In this issue of IMAGING Management, we cover the top three papers presented at 2008’s Management in Radiology (MIR) congress. Included is a focus on the explosion in the demand for ultrasound (US) exams, and the impact it is having on managers in imaging departments. Also, the selection includes a paper on the techniques used by private imaging practices in running their facilities: their common aim is to share and explore the need for better management practices through discussing the evolving challenges and the guidelines that we can take away from those.
President-Elect of the World Federation of Ultrasound in Medicine and Biology (WFUMB) Prof. Michel Claudon, gamely speaks out as a pioneer and luminary in the field of US. His presentation notes that US’s range of uses has constantly expanded over the years from the initial focus of obstetrics and gynaecology to include the abdomen, musculoskeletal and vascular system and the heart. Endoscopic US has further increased its range of uses and has proven a valuable means of real-time guidance for biopsies and injections. Radiologists are urged to take notice of this growing trend and to think of ways for the profession to capitalise on it.
Initially, US equipment was expensive and the resolution limited, but developments have resulted in a wide range of scanners, some of which are inexpensive but limited in their use while others are much more complex multipurpose, high-resolution and expensive. As a result of this growth, US is now used by a number of clinical specialties and has become in certain situations, the equivalent of the stethoscope to some clinicians, especially as there are no radiation hazards.
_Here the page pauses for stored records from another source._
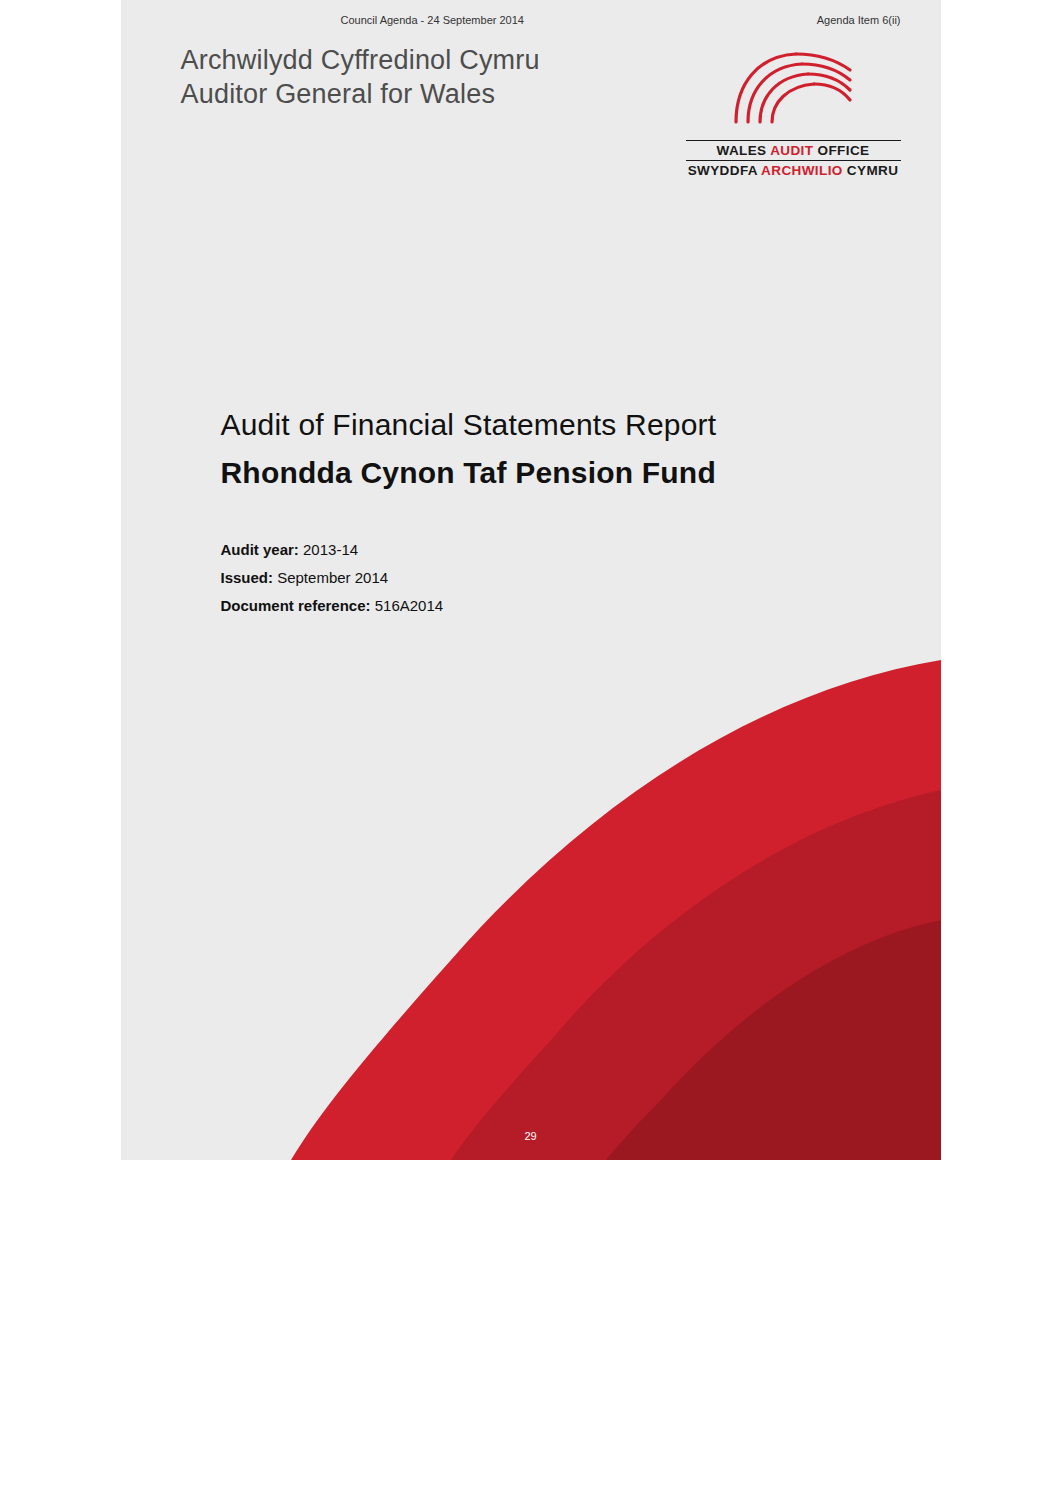Council Agenda - 24 September 2014
Agenda Item 6(ii)
Archwilydd Cyffredinol Cymru Auditor General for Wales
WALES AUDIT OFFICE
SWYDDFA ARCHWILIO CYMRU
Audit of Financial Statements Report
Rhondda Cynon Taf Pension Fund
Audit year: 2013-14
Issued: September 2014
Document reference: 516A2014
29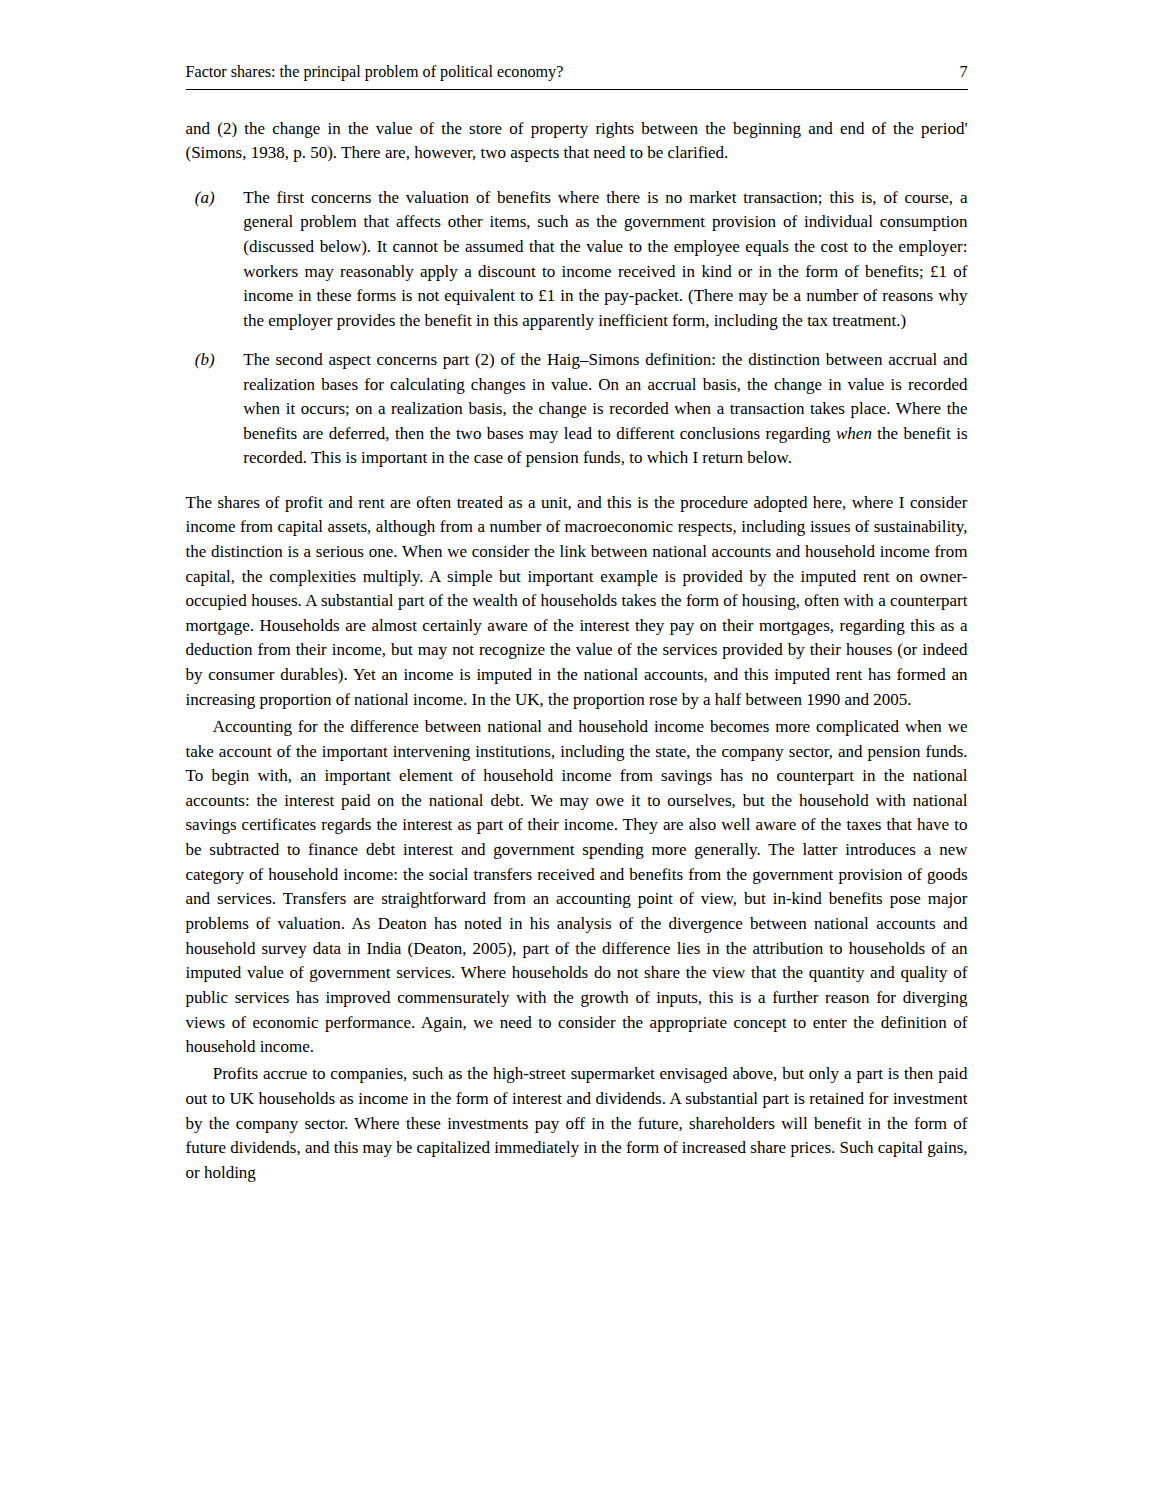Factor shares: the principal problem of political economy? 7
and (2) the change in the value of the store of property rights between the beginning and end of the period' (Simons, 1938, p. 50). There are, however, two aspects that need to be clarified.
(a) The first concerns the valuation of benefits where there is no market transaction; this is, of course, a general problem that affects other items, such as the government provision of individual consumption (discussed below). It cannot be assumed that the value to the employee equals the cost to the employer: workers may reasonably apply a discount to income received in kind or in the form of benefits; £1 of income in these forms is not equivalent to £1 in the pay-packet. (There may be a number of reasons why the employer provides the benefit in this apparently inefficient form, including the tax treatment.)
(b) The second aspect concerns part (2) of the Haig–Simons definition: the distinction between accrual and realization bases for calculating changes in value. On an accrual basis, the change in value is recorded when it occurs; on a realization basis, the change is recorded when a transaction takes place. Where the benefits are deferred, then the two bases may lead to different conclusions regarding when the benefit is recorded. This is important in the case of pension funds, to which I return below.
The shares of profit and rent are often treated as a unit, and this is the procedure adopted here, where I consider income from capital assets, although from a number of macroeconomic respects, including issues of sustainability, the distinction is a serious one. When we consider the link between national accounts and household income from capital, the complexities multiply. A simple but important example is provided by the imputed rent on owner-occupied houses. A substantial part of the wealth of households takes the form of housing, often with a counterpart mortgage. Households are almost certainly aware of the interest they pay on their mortgages, regarding this as a deduction from their income, but may not recognize the value of the services provided by their houses (or indeed by consumer durables). Yet an income is imputed in the national accounts, and this imputed rent has formed an increasing proportion of national income. In the UK, the proportion rose by a half between 1990 and 2005.
Accounting for the difference between national and household income becomes more complicated when we take account of the important intervening institutions, including the state, the company sector, and pension funds. To begin with, an important element of household income from savings has no counterpart in the national accounts: the interest paid on the national debt. We may owe it to ourselves, but the household with national savings certificates regards the interest as part of their income. They are also well aware of the taxes that have to be subtracted to finance debt interest and government spending more generally. The latter introduces a new category of household income: the social transfers received and benefits from the government provision of goods and services. Transfers are straightforward from an accounting point of view, but in-kind benefits pose major problems of valuation. As Deaton has noted in his analysis of the divergence between national accounts and household survey data in India (Deaton, 2005), part of the difference lies in the attribution to households of an imputed value of government services. Where households do not share the view that the quantity and quality of public services has improved commensurately with the growth of inputs, this is a further reason for diverging views of economic performance. Again, we need to consider the appropriate concept to enter the definition of household income.
Profits accrue to companies, such as the high-street supermarket envisaged above, but only a part is then paid out to UK households as income in the form of interest and dividends. A substantial part is retained for investment by the company sector. Where these investments pay off in the future, shareholders will benefit in the form of future dividends, and this may be capitalized immediately in the form of increased share prices. Such capital gains, or holding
Healthcare managers face challenges such as the proliferation of equipment, the staffing requirements to use it, the training of users and ultimately the clinical effectiveness and diagnostic accuracy for the patient. There have also been differing views regarding the use of US across Europe where in some areas radiologists are not officially recompensed for undertaking US, whereas in other areas they are the main providers.
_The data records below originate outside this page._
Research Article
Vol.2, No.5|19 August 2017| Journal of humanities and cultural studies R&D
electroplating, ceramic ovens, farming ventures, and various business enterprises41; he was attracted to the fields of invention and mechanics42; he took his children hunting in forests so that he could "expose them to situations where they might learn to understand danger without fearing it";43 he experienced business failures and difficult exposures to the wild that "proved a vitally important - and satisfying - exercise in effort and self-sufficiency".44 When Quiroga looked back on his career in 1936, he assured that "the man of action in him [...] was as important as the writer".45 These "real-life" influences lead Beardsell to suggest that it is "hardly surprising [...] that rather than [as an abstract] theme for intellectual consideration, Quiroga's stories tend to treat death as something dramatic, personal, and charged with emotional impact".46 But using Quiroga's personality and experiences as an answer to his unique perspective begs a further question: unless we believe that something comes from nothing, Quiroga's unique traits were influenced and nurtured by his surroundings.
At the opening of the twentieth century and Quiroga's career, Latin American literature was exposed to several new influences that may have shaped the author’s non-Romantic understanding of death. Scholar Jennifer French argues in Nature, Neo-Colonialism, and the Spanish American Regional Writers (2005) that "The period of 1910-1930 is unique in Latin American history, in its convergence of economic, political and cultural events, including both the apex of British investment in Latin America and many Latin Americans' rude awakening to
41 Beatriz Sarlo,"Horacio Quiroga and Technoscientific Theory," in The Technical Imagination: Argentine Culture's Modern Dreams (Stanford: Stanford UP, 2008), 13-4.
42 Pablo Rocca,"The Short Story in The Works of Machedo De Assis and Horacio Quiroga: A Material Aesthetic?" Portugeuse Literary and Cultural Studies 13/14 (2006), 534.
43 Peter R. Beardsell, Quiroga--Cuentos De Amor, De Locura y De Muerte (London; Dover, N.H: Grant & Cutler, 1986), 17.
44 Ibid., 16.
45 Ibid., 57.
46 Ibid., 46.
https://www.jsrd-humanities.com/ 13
It is therefore wise to review the provision of US based on the type, frequency and cost of the task to be undertaken, the availability of properly trained staff and what that training should entail. It is also important to weigh up the alternative imaging options and to ensure that the operator appreciates the full extent of information revealed on an exam.
Present experience indicates that obstetric and cardiac departments are heavy US users and require dedicated and good quality equipment while anaesthesia often requires relatively simple equipment for the placement of central venous pressure lines. There is greater debate in terms of gastroenterologists and orthopaedic medicine and surgery, heavy but less consistent users whose requirements vary, resulting in difficult choices of equipment and focus.
In order to avoid the proliferation of expensive and underutilised US scanners operated by either inexperienced or infrequent personnel, it seems managerially wise to centralise the sophisticated and expensive equipment in the imaging department performed and managed by professionals who are widely trained in its use to maximise clinical- and cost-effectiveness. This allows developments to be assimilated and organised in a safe way so that standards are maintained and the resources that are committed to the new techniques, particularly contrast agents, are controlled and effectiveness maximised.
However, the importance of rapid access for diagnosis and treatment must be recognised and built into operational pathways with the emphasis on one-stop clinics and primary care. Radiologists must also be prepared to take on and explore the challenges of the modality while continuing to provide primarily a system-based service.